### What the exercise asks
Will you write out the data exactly, excluding every picture?

### Collected data
————

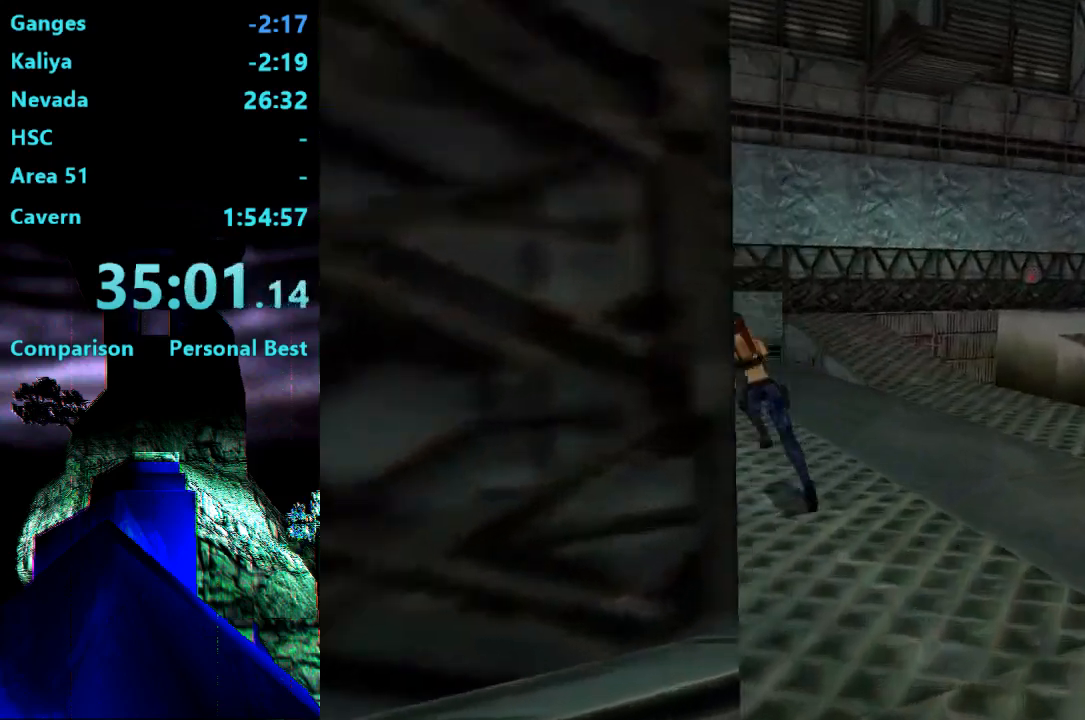
{"dt_ms": 500, "buttons": ["R2", "DPAD_UP", "DPAD_LEFT"], "right_stick": "center"}
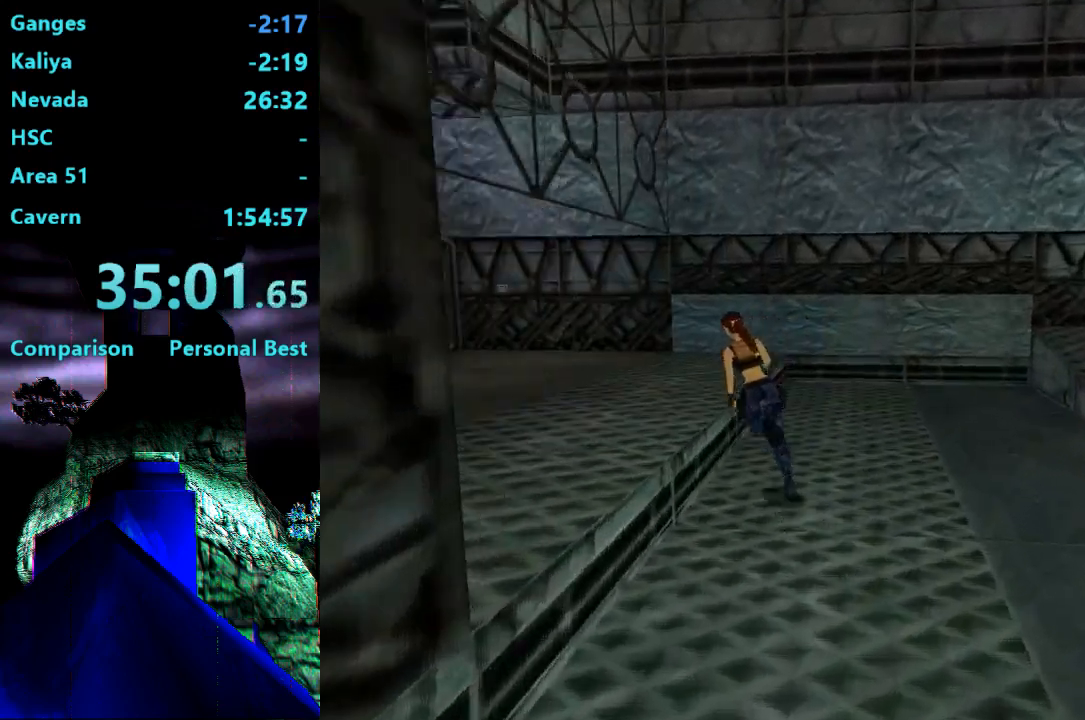
{"dt_ms": 500, "buttons": ["DPAD_UP", "DPAD_LEFT"], "right_stick": "center"}
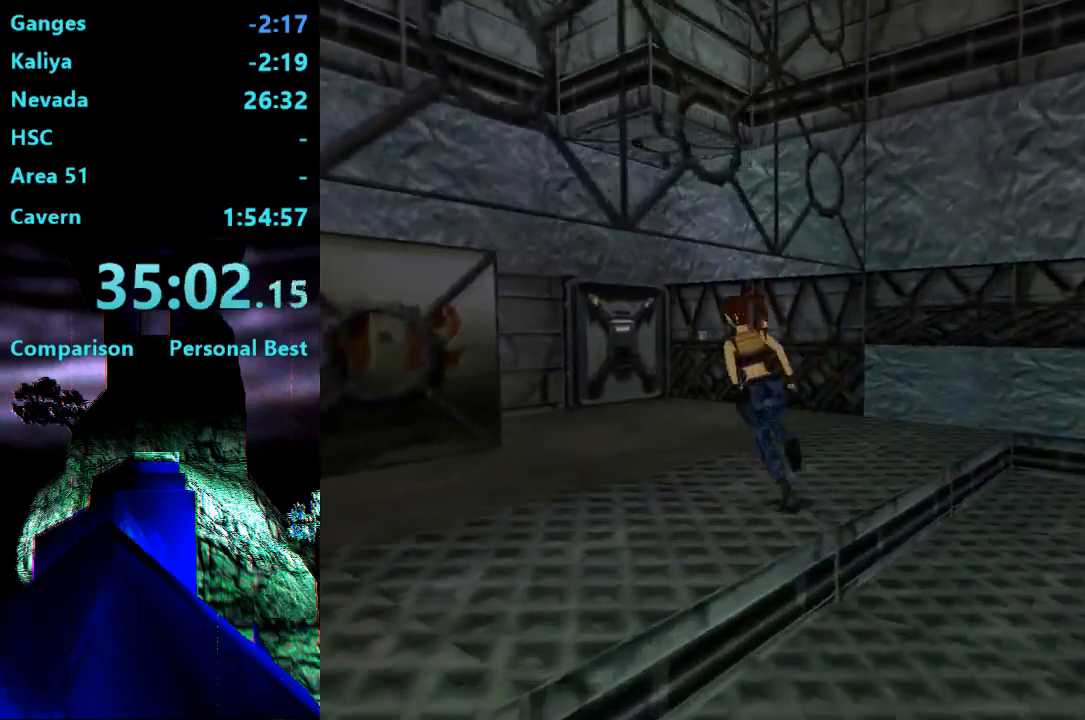
{"dt_ms": 500, "buttons": ["DPAD_UP"], "right_stick": "center", "events": [[33, "DPAD_LEFT", "up"]]}
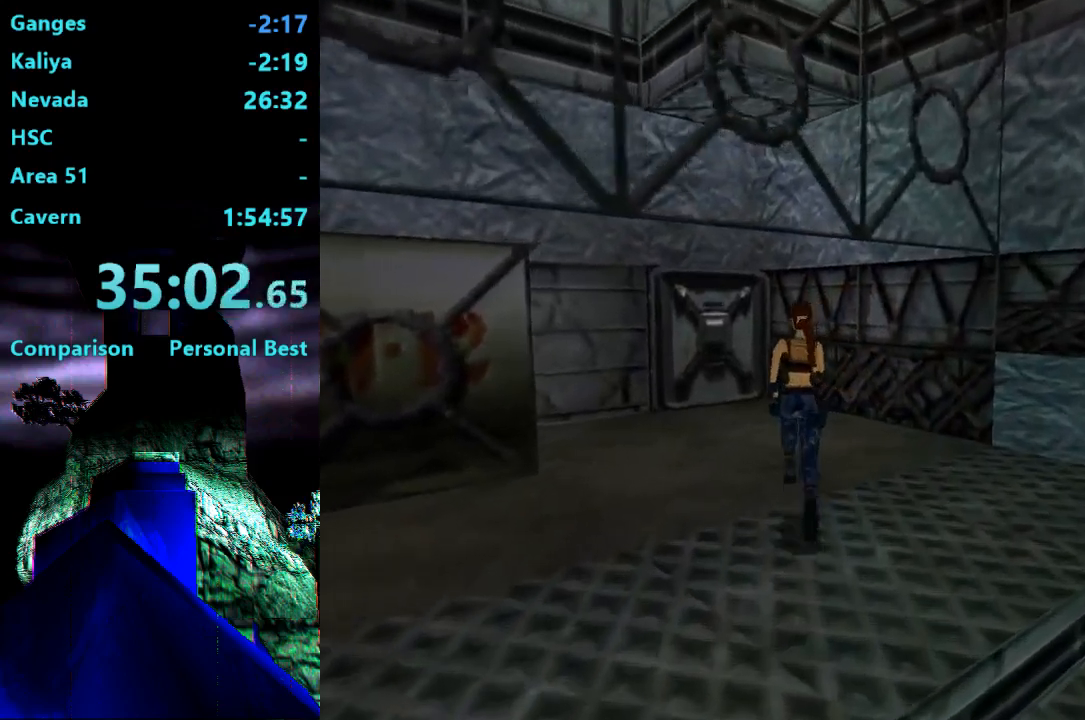
{"dt_ms": 500, "buttons": ["L1", "DPAD_UP"], "right_stick": "center"}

————

### Written solution
{"dt_ms": 500, "buttons": ["R2", "DPAD_UP", "DPAD_LEFT"], "right_stick": "center"}
{"dt_ms": 500, "buttons": ["DPAD_UP", "DPAD_LEFT"], "right_stick": "center"}
{"dt_ms": 500, "buttons": ["DPAD_UP"], "right_stick": "center", "events": [[33, "DPAD_LEFT", "up"]]}
{"dt_ms": 500, "buttons": ["L1", "DPAD_UP"], "right_stick": "center"}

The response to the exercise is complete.